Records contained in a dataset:
+ + + + +
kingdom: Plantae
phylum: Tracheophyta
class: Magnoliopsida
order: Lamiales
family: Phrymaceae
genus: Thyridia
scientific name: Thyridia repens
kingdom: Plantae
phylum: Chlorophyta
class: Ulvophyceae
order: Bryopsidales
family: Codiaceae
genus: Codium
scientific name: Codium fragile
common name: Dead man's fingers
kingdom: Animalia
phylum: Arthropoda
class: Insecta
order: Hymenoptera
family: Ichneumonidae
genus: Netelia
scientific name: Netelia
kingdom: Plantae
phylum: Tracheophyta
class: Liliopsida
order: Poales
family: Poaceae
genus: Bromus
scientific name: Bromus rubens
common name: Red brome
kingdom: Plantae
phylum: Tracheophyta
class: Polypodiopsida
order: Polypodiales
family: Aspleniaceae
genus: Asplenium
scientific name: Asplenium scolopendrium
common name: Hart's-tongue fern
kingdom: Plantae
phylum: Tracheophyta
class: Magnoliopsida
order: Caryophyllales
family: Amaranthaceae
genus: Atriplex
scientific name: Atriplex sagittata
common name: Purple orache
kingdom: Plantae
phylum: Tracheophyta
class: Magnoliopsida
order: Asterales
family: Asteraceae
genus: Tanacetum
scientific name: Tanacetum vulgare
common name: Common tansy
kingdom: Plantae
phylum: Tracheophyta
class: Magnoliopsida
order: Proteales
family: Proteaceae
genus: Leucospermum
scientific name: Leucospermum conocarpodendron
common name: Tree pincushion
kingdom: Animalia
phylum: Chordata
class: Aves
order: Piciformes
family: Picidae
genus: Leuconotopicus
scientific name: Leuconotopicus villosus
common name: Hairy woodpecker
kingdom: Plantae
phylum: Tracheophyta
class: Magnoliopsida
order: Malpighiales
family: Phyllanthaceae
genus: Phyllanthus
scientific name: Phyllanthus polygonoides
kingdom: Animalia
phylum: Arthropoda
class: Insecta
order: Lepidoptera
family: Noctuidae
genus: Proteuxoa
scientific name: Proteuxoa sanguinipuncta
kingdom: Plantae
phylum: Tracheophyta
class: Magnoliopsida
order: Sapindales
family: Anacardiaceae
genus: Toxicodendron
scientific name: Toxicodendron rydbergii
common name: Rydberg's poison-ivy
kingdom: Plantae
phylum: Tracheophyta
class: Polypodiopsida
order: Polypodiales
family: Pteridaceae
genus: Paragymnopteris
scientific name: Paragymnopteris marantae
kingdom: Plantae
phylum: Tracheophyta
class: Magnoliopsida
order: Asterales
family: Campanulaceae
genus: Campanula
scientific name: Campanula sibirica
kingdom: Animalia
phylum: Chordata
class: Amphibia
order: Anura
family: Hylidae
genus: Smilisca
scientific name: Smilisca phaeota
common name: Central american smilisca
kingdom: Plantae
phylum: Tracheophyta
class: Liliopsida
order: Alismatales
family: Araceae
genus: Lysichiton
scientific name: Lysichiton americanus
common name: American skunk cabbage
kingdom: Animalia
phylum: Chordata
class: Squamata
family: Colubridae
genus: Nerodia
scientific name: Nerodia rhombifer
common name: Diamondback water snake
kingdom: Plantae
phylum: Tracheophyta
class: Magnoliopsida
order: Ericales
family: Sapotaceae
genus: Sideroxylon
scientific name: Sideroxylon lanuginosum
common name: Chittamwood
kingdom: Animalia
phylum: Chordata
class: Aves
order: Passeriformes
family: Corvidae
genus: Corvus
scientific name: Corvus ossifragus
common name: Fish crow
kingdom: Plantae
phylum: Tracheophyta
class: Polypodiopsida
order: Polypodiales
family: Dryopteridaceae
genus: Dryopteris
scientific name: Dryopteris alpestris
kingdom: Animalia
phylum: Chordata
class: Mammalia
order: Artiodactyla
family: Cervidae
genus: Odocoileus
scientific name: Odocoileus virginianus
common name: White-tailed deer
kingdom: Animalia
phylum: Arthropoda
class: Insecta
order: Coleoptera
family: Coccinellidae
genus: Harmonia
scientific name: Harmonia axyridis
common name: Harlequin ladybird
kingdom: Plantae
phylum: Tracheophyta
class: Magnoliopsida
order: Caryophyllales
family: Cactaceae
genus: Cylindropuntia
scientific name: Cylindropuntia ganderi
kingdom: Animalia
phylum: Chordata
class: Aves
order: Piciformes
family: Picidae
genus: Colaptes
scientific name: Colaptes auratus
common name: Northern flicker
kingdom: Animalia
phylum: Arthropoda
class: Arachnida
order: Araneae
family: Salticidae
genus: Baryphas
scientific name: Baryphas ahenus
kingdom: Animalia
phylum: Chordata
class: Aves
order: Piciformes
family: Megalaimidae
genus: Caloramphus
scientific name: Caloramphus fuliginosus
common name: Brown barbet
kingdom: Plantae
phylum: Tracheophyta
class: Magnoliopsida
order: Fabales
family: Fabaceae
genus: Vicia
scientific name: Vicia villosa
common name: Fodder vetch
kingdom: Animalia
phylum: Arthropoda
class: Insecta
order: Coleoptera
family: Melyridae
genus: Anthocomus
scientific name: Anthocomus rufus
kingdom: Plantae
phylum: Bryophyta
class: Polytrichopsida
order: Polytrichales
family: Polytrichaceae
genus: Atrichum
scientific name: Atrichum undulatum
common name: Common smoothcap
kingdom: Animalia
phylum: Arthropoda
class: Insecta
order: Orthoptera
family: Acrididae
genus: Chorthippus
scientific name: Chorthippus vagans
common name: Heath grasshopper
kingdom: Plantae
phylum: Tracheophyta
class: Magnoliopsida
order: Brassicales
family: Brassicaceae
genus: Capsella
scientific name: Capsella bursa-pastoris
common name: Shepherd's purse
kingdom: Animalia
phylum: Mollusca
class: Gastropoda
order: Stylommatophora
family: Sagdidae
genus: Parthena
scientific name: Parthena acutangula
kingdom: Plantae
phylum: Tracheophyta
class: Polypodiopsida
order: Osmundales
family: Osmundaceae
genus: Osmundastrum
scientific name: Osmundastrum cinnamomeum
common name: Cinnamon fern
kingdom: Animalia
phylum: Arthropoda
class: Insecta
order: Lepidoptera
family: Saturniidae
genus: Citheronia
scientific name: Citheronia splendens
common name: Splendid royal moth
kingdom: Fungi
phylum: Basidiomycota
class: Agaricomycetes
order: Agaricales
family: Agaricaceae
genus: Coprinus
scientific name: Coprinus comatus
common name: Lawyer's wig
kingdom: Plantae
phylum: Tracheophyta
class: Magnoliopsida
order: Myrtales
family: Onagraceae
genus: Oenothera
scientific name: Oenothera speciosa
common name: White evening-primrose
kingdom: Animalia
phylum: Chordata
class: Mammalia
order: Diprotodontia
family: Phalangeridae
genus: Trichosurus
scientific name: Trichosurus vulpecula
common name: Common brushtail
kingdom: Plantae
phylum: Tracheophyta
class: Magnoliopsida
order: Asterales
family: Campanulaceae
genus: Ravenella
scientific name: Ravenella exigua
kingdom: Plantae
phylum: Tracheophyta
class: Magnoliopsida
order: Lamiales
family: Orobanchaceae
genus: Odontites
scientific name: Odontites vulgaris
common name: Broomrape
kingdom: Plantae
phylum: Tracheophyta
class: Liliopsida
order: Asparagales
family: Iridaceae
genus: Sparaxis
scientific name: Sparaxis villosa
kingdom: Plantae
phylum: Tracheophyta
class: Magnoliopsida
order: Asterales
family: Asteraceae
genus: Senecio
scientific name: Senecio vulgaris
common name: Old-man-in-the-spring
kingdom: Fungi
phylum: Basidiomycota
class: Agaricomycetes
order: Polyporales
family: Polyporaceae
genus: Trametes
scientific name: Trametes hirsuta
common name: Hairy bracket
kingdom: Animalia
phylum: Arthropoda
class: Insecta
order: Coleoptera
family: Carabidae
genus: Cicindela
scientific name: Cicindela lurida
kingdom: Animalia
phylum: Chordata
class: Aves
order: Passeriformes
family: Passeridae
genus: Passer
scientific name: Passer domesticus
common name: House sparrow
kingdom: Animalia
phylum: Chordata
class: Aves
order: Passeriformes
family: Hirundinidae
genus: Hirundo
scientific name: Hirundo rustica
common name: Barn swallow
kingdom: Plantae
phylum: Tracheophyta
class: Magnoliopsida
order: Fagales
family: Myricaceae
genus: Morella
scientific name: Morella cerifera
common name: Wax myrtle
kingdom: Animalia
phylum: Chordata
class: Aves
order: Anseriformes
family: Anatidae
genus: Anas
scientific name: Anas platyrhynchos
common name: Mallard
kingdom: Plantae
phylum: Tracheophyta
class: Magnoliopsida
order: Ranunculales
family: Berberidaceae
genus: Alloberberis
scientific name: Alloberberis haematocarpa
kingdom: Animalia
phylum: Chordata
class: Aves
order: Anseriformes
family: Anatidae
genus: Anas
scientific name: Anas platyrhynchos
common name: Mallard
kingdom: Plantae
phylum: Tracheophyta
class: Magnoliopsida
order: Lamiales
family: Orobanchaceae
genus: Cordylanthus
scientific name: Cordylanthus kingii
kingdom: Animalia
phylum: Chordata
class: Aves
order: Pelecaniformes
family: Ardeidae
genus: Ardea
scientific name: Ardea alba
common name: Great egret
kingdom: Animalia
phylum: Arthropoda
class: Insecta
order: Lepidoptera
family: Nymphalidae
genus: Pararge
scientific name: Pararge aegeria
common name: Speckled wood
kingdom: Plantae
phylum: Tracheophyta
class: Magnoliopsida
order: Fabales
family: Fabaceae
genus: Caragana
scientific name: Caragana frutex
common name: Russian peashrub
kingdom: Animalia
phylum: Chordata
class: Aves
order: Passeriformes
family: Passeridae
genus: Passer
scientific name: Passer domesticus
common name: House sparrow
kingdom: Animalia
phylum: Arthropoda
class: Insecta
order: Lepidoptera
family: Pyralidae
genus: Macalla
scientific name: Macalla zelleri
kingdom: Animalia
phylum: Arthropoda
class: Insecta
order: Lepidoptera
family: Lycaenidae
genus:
+ + + + +
= Problem =
Copy word for word the lines of the material above, from the line containing "scientific name: Vicia villosa" through the line containing "scientific name: Oenothera speciosa", with both of those lines included.

= Final result =
scientific name: Vicia villosa
common name: Fodder vetch
kingdom: Animalia
phylum: Arthropoda
class: Insecta
order: Coleoptera
family: Melyridae
genus: Anthocomus
scientific name: Anthocomus rufus
kingdom: Plantae
phylum: Bryophyta
class: Polytrichopsida
order: Polytrichales
family: Polytrichaceae
genus: Atrichum
scientific name: Atrichum undulatum
common name: Common smoothcap
kingdom: Animalia
phylum: Arthropoda
class: Insecta
order: Orthoptera
family: Acrididae
genus: Chorthippus
scientific name: Chorthippus vagans
common name: Heath grasshopper
kingdom: Plantae
phylum: Tracheophyta
class: Magnoliopsida
order: Brassicales
family: Brassicaceae
genus: Capsella
scientific name: Capsella bursa-pastoris
common name: Shepherd's purse
kingdom: Animalia
phylum: Mollusca
class: Gastropoda
order: Stylommatophora
family: Sagdidae
genus: Parthena
scientific name: Parthena acutangula
kingdom: Plantae
phylum: Tracheophyta
class: Polypodiopsida
order: Osmundales
family: Osmundaceae
genus: Osmundastrum
scientific name: Osmundastrum cinnamomeum
common name: Cinnamon fern
kingdom: Animalia
phylum: Arthropoda
class: Insecta
order: Lepidoptera
family: Saturniidae
genus: Citheronia
scientific name: Citheronia splendens
common name: Splendid royal moth
kingdom: Fungi
phylum: Basidiomycota
class: Agaricomycetes
order: Agaricales
family: Agaricaceae
genus: Coprinus
scientific name: Coprinus comatus
common name: Lawyer's wig
kingdom: Plantae
phylum: Tracheophyta
class: Magnoliopsida
order: Myrtales
family: Onagraceae
genus: Oenothera
scientific name: Oenothera speciosa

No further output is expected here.